Reputation: 2844
Looking for Spark understanding...
I am loading large amounts of data from MySQL into Spark, and it keeps dying :-(
org.apache.spark.SparkException: Job aborted.
at org.apache.spark.sql.execution.datasources.InsertIntoHadoopFsRelation$$anonfun$run$1.apply$mcV$sp(InsertIntoHadoopFsRelation.scala:156)
at org.apache.spark.sql.execution.datasources.InsertIntoHadoopFsRelation$$anonfun$run$1.apply(InsertIntoHadoopFsRelation.scala:108)
at org.apache.spark.sql.execution.datasources.InsertIntoHadoopFsRelation$$anonfun$run$1.apply(InsertIntoHadoopFsRelation.scala:108)
at org.apache.spark.sql.execution.SQLExecution$.withNewExecutionId(SQLExecution.scala:56)
at org.apache.spark.sql.execution.datasources.InsertIntoHadoopFsRelation.run(InsertIntoHadoopFsRelation.scala:108)
Here is my code
val query =
s"""
(
select
mod(act.AccountID, ${parts}) part,
p.Value name, event.EventTime eventTime, act.AccountID accountID, act.UserGoal goalID,event.ActivityID activityID, id.CountryID countryID, arr.ConsumerID consumerID
from DimIdentity as id
join FactArrival as arr on arr.IdentityID=id.IdentityID
join FactActivityEvent as event on event.ArrivalID=arr.ArrivalID
join DimAccount as act on act.AccountID=event.AccountID
join DimAccountRoleTypeMatch as role on role.AccountID=act.AccountID
join DimDateTime as d on event.DateTimeID=d.DateTimeID
join DimProperty as p on p.PropertyID=event.EventTypeID
where
id.Botness=0 and
d.DayOfYear>=${from} and d.DayOfYear<${to} and d.Year=${year} and
(role.AccountRoleTypeID=1 or role.AccountRoleTypeID=2)
) a
""".stripMargin
val events = sqlContext.read.format("jdbc").
option("url", sqlURL).
option("driver", "com.mysql.jdbc.Driver").
option("useUnicode", "true").
option("zeroDateTimeBehavior", "round").
option("continueBatchOnError", "true").
option("useSSL", "false").
option("dbtable", query).
option("user", sqlUser).
option("password", sqlPassword).
option("partitionColumn", "part").
option("lowerBound", "0").
option("upperBound", s"${parts - 1}").
option("numPartitions", s"${parts}").
load().as[Activity].toDF
Note that I am using partitionColumn, lowerBound, upperBound, numPartitions as recommended in other answers
I tried setting partitions from 4 to 512, but it always dies.
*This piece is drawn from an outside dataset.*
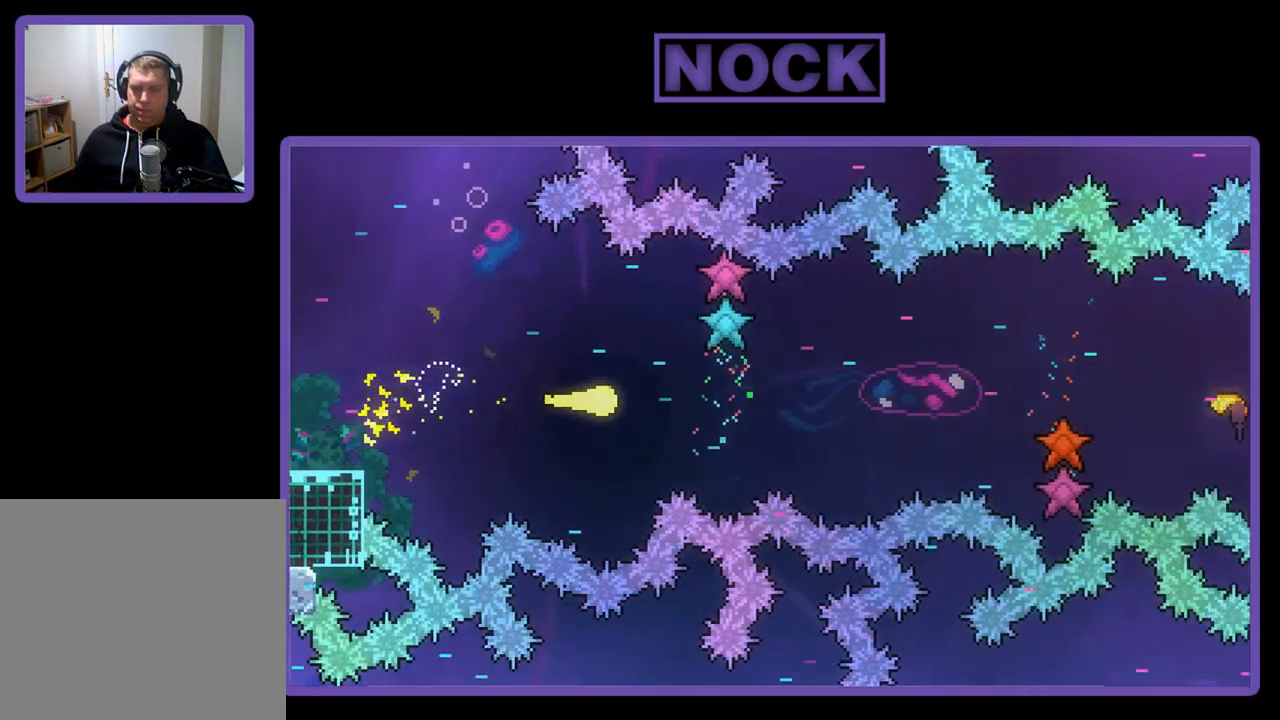
{"buttons": [], "left_stick": "right", "events": []}
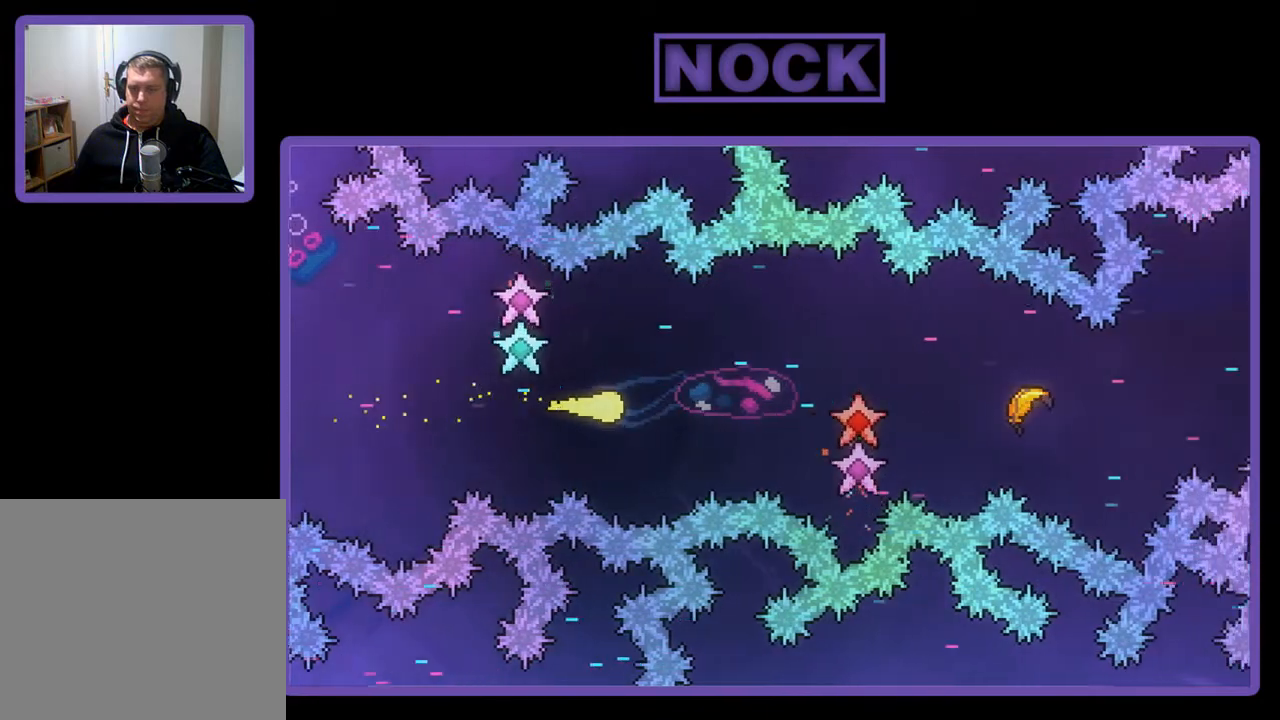
{"buttons": [], "left_stick": "right", "events": []}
Reading the same amount of data from file or Mongo has no problem. Is this an issue with the MySQL connector? Is there a solution?
Note that I found one answer that suggests I avoid Spark, and read the query into a file on HDFS, then load the file
Multiple Partitions in Spark RDD
Is this really the best way?
Upvotes: 2
Views: 4842
Reputation: 59
You can read data by changing sql query with limit offset. Then use shell script to automate the task using for loop. This worked for me
Upvotes: 0
Reputation: 1335
You can try increasing the fetch size without using dynamic partitioning for read.
sqlContext.read.options(options).jdbc(
url=sqlURL, table=query, columnName="part",
fetchSize=1000000,connectionProperties=new java.util.Properties())
Upvotes: 1
Reputation: 2844
Here is the answer I got to...
For me, the answer is to avoid the mysql-connection for Spark :-( I found it too difficult to avoid the crashing caused by partitioning. Mysql-connection requires hand tuning of the partitions, and does not yield any increase in speed. Much easier to write non-Spark code that reads the data into large text files, and the call Spark on the text file. Spark is really good with most data sources, but not mysql... at least not yet
Upvotes: 1